Diğer Google Araçlarına kısa kısa
Bu zamana kadar anlattıklarımın her biri birer dosya konusu olacakken 3-5 satıra sığdırmaya çalıştık. Ancak bunların yanında kısa kısa en azından adından bahsedip dikkatinizi çekmek isteyeceğim birkaç aracı daha var google’ın.
GoogleTranslate: bahsedilmesi gereken araçlardan bir tanesi dünya üzerindeki bilinen ve kullanılan 51 dil de kendi aralarında çeviri yapabilen bir araç. Bu çeviri yapılan diller arasında Türkçede dahil. Türkçe bir kelimeyi Malezya diline çevirebilirsiniz.

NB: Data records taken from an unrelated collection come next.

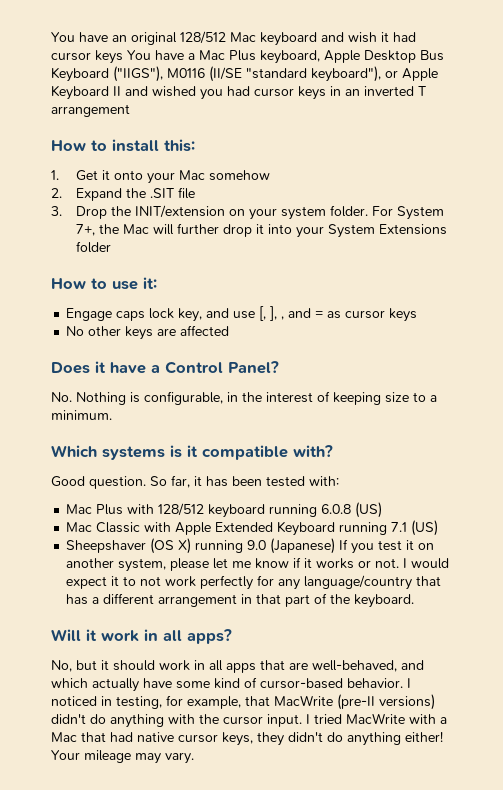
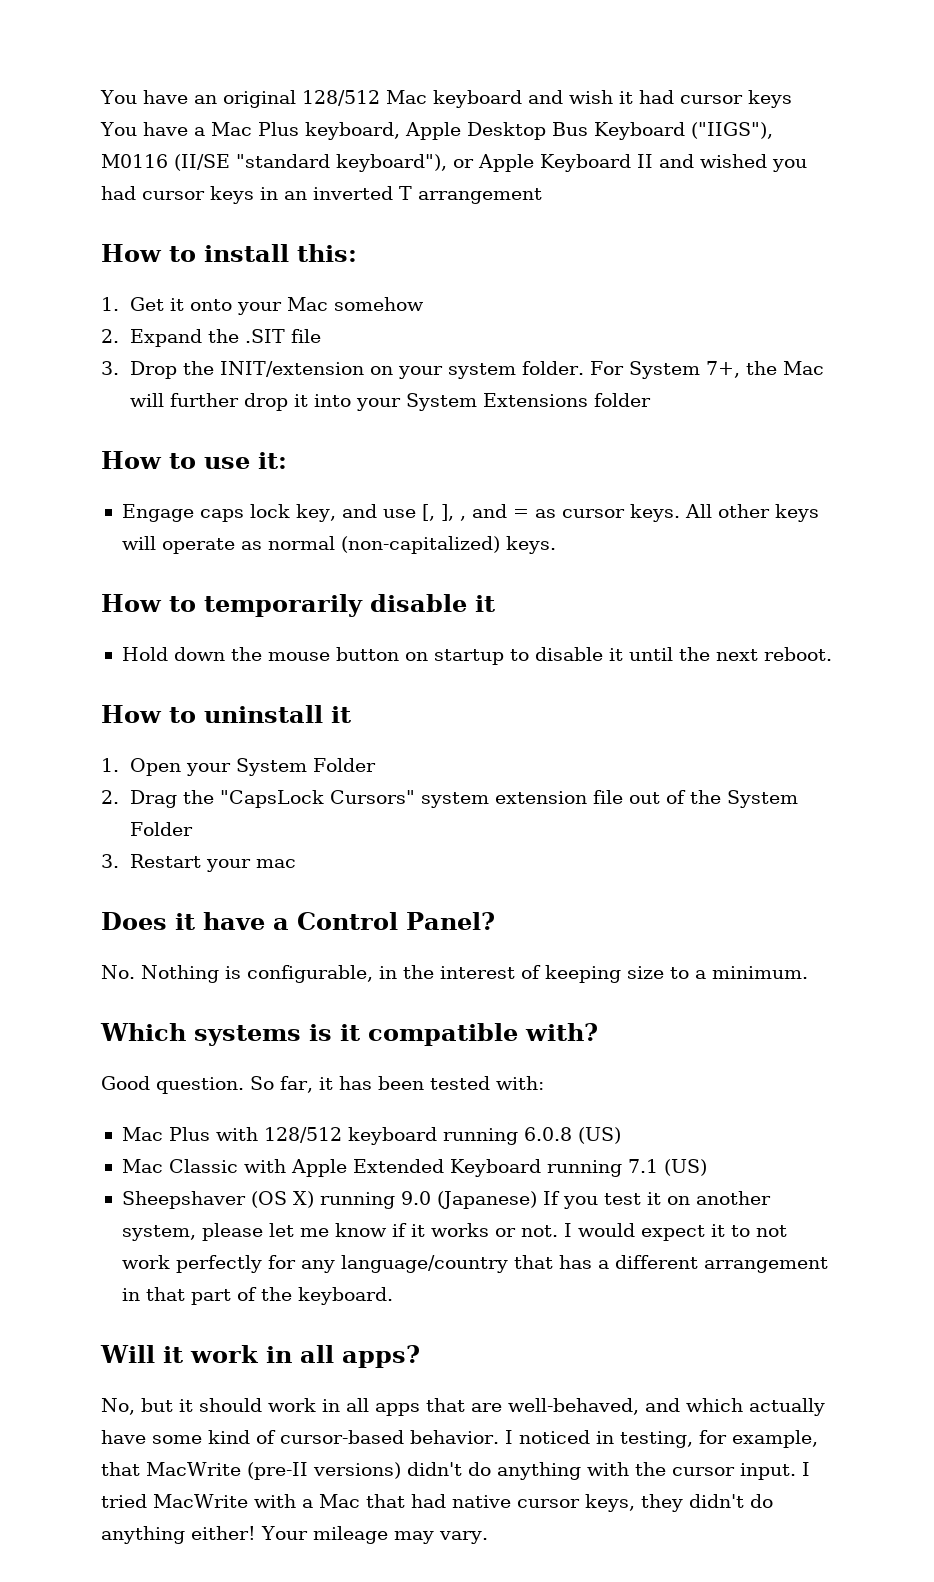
[389,308,418,322] [66,325,230,340] keys // No other keys are affected -> [629,504,819,522] [121,536,556,554] [101,594,495,617] [121,647,832,665] [101,705,351,723] [101,758,376,776] [101,790,798,808] [129,822,193,836] [101,854,296,872] keys. All other keys will operate as normal (non-capitalized) keys. // How to temporarily disable it // Hold down the mouse button on startup to disable it until the next reboot. // How to uninstall it // 1. Open your System Folder // 2. Drag the "CapsLock Cursors" system extension file out of the System Folder // 3. Restart your mac

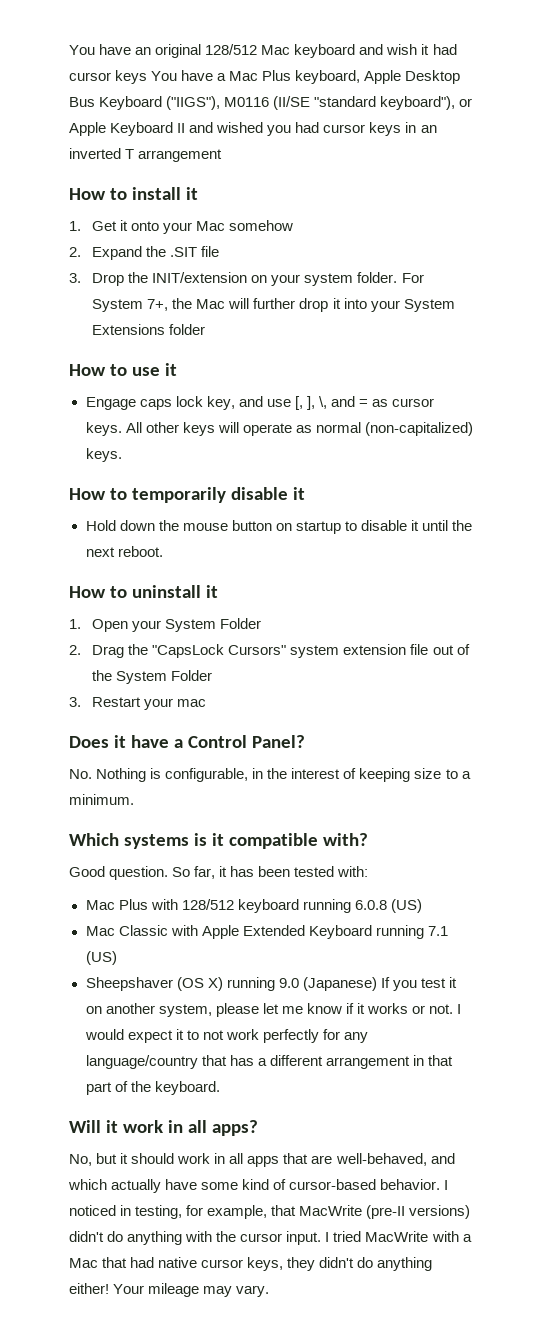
[297,244,357,262] this: -> [185,187,198,200] it
[258,452,287,469] it: -> [164,363,177,376] it
[459,516,466,521] , -> [318,396,327,409] \,

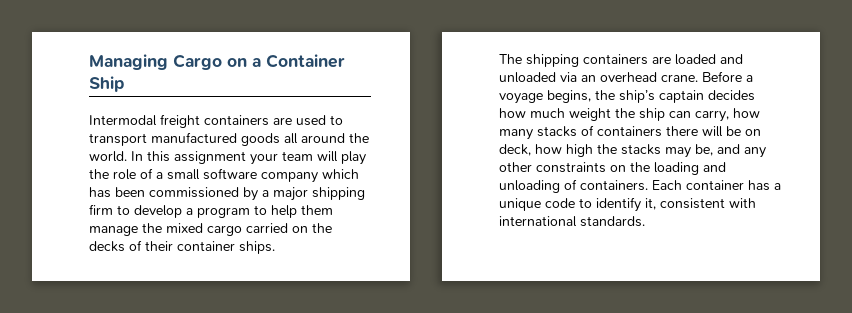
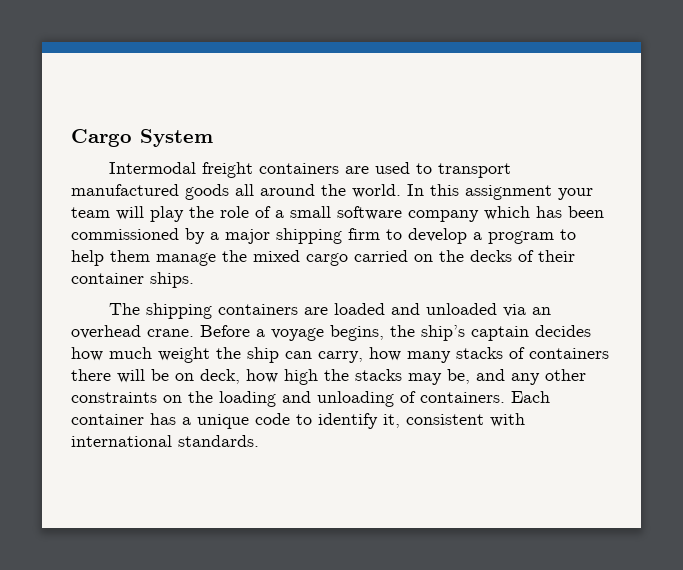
[89,54,345,70] [89,76,125,92] Managing Cargo on a Container Ship -> [71,129,213,147] Cargo System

GoogleNews: Günümüzde artık gazetelerin yerini bile internet haberciliği ve haber siteleri aldı. Google böyle bir zamanda imdadımıza yetişmiş. Mesela internette ençok okunan haberlerin istatistiklerini tutup , bizim adımıza interneti dolaşarak bize sunuyor. Bunun yanında bir haberin hangi haber sitelerinde yayınlandığını göstermekte. En güncel ve en hit haberleri karşımıza getirip aslında bizi bir uraştan daha kurtarıyor Google.
GoogleBlogger: Günümüzde artık kişisel kullanıcıların yazılarını, hayatlarındaki kesitleri, bir konuyu anlatmak için, bildiklerini paylaşmak için paylaştıkları alanlar bloglar. Google bu konuda da geride kalmıyor.
GoogleAkademik: Akademik bir yayın aramak. Bir tez bir makale gibi uluslar arası alanda kabul görmüş araştırma yazılarını internette arama kelimeleri ile aramak için googleın geliştirdiği muhteşem bir araç.
GoogleKitap Arama: bir kitap arıyorsunuz, sadece ismini veya sadece yazarı gibi tek bir özelliğini biliyorsunuz. Kitabı nerden temin edebileceğiniz, hangi yayın evinden kaç yılında çıktığına kadar bütün özelliklerini aradığınız kelimeye göre getiren muhteşem bir kitap arama motoru.
Google SketchUp: 3B modeller oluşturmak, bu modelleri değiştirmek ve paylaşmak için kullanabileceğiniz bir yazılımdır. Öğrenmesi diğer 3B modelleme programlarından daha kolaydır. Birçok kullanıcının bu uygulamayı kullanmasının nedeni de budur. SketchUp uygulamasının basitleştirilmiş araç kümesini, yardımlı çizim sistemini ve karmaşık olmayan görünümünü şu iki noktaya yoğunlaşmanıza yardımcı olmak için tasarlandı.
GoogleTalk: Google Mesajlaşma, sesli ve görüntülü konuşma yazılımları arasında da geride kalmadı. Kendi testlerime göre ise bence en iyisini yaptı.
Bunların yanında Google şimdilik adı internette Chrome olarak dolaşan işletim sistemini çıkarmaya hazırlanıyor. İnterneti biraz dolaştığınız ilk ekran görüntülerini görmeniz mümkün ve Googleın hazırladığı her araç gibi ekran görüntülerine bakmak bile insanı heyecanlandırmaya yetiyor. Şuan için piyasanın işletim sistememi konusunda tek hakimi olan Microsoft; tahtını interaktif ortam ve web2 teknolojileri konusunda Google’a bırakmışken, işletim sistemi konusunda bırakacak gibi gözüküyor. Microsoft Ceo’su Steve Ballmer katıldığı her konferansta Google chrome işletim sistemini eleştiriyor olması aslında google’ın nedenli etkili bir işletim sistemi ile geldiğinin habercisi.